Need help in derivation

1. Oct 15, 2004

Omar

Hello,

I'm new to the forums. This is my first thread here. I just wanted help in knowing where the motion equations (s=ut+0.5at^2, and v^2=u^2+2as) are derived from?

2. Oct 15, 2004

Fredrik

Staff Emeritus
They are a consequence of the definition of acceleration as the second derivative of position (as a function of time).

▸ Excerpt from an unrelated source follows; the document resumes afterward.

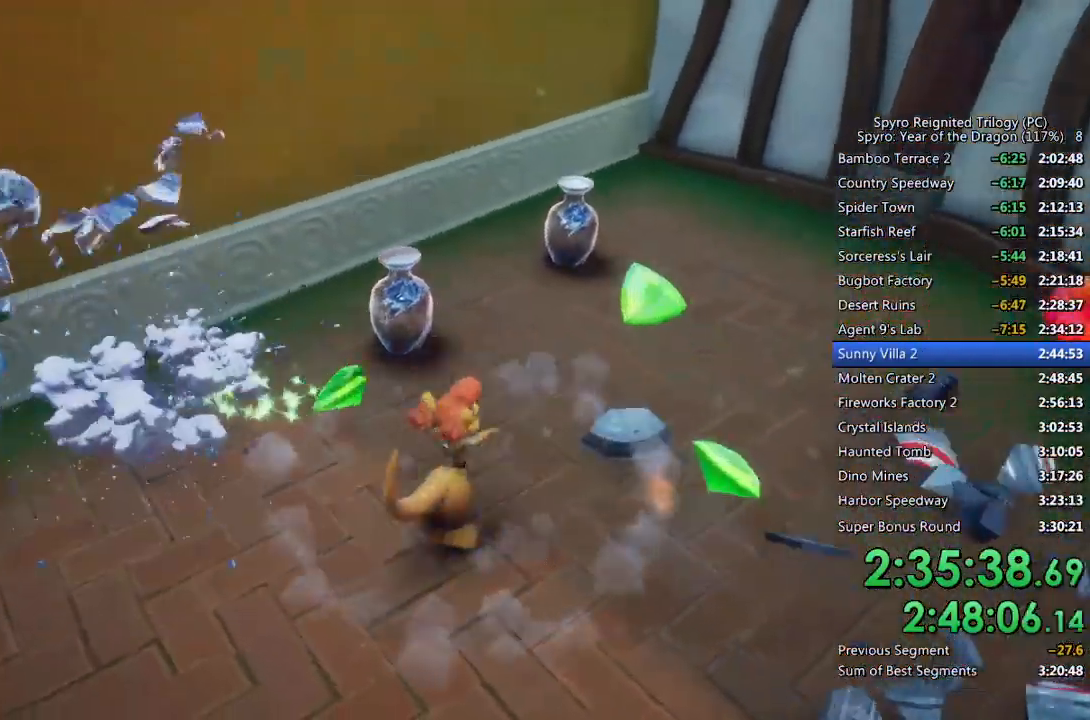
{"buttons": [], "left_stick": "right", "right_stick": "left", "events": [[83, "right_stick", "center"], [250, "right_stick", "left"], [450, "left_stick", "right"]]}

When the acceleration is constant, it's easy to find the velocity by doing a very simple integration.

$$x''(t)=a$$

$$x'(t)=at+v_0$$

The constant term is the velocity at time t=0. If we integrate this, we find the position as a function of time.

$$x(t)=\frac{1}{2}at^2+v_0t$$

I could have added a new constant term that would have represented the position at time t=0, but this is usually chosen to be zero.

The second equation in your post can be derived from the velocity and position equations above.

3. Oct 16, 2004

Mahfuz

fundamentally they were derived from equation of acceleration.

:)

4. Oct 17, 2004

ArmoSkater87

start off with the definition of acceleration...
$$a = \frac{v_f-v_0}{t}$$
$$v_f = v_0 + at$$

Definition of average velocity...
$$v_{ave} = d/t$$
$$d = \frac{v_f + v_0}{2}t$$

substitute...

$$d = \frac{(v_0+at) + v_0}{2}t$$
$$d = \frac{2v_0 + at}{2}t$$
$$d = v_0t + \frac{1}{2}at^2$$

For the second equation...it just a lot of manipulation of the equation above and a substitution of the definition of accleration.